__Description of the task__. Go through the lines below and copy each one that holds the string "root".

---- Materials provided

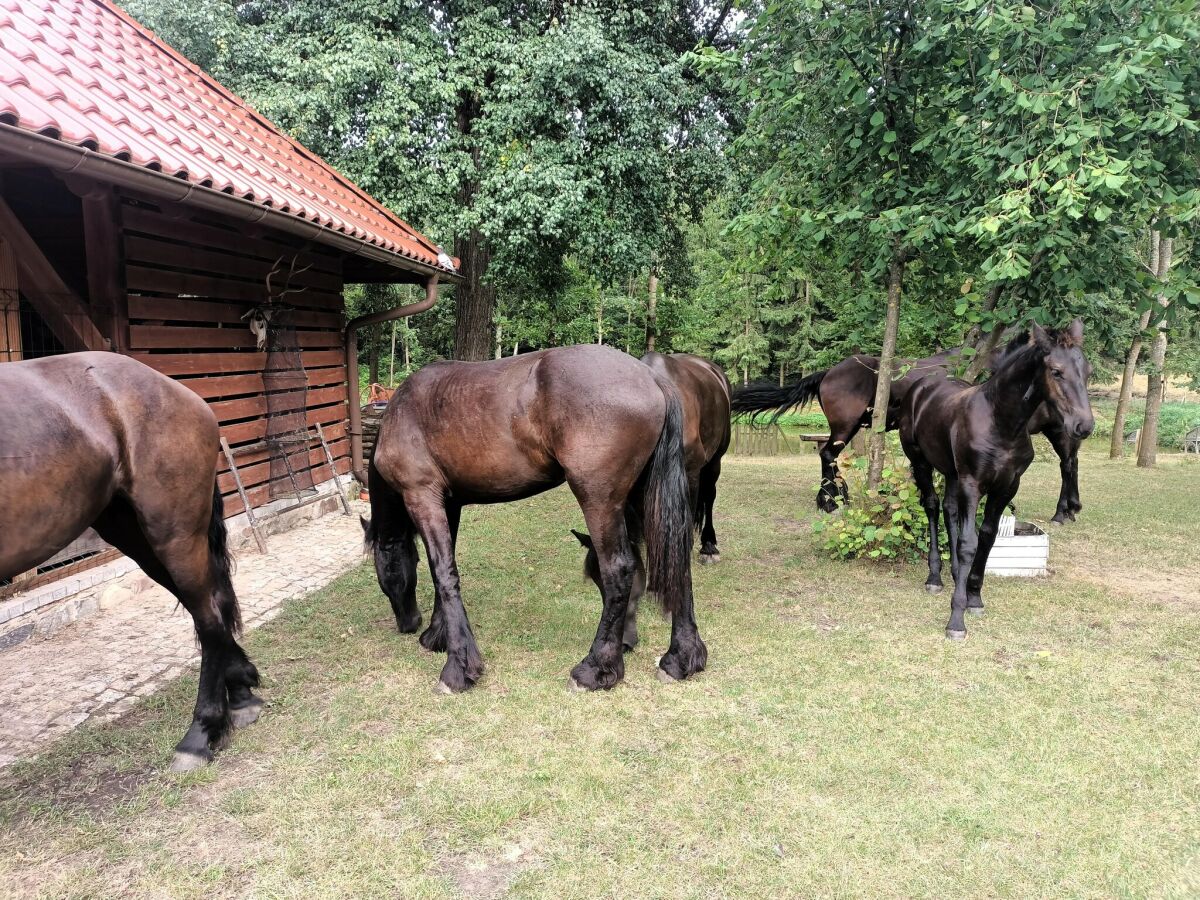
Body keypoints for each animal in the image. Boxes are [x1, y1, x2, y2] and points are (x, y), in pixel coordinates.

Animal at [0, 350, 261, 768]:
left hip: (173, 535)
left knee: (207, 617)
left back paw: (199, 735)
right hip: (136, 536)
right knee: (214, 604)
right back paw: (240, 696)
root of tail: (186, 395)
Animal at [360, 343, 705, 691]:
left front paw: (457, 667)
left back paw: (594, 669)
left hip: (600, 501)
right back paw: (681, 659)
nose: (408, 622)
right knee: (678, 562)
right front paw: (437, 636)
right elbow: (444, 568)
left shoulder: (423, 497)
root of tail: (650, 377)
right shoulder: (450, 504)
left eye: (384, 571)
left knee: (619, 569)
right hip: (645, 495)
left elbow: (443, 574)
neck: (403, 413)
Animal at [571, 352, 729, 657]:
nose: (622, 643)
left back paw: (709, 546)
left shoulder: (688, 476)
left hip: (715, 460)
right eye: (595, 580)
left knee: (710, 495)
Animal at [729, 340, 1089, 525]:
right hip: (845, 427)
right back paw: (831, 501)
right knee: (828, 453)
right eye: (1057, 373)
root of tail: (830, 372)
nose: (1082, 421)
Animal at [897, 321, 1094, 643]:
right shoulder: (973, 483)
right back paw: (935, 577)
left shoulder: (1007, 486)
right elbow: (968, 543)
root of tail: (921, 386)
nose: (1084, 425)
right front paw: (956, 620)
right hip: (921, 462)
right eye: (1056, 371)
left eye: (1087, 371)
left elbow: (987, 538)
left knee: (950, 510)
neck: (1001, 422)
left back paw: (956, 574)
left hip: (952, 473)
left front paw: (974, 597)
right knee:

--------

__Solution__.
root of tail: (186, 395)
root of tail: (650, 377)
root of tail: (830, 372)
root of tail: (921, 386)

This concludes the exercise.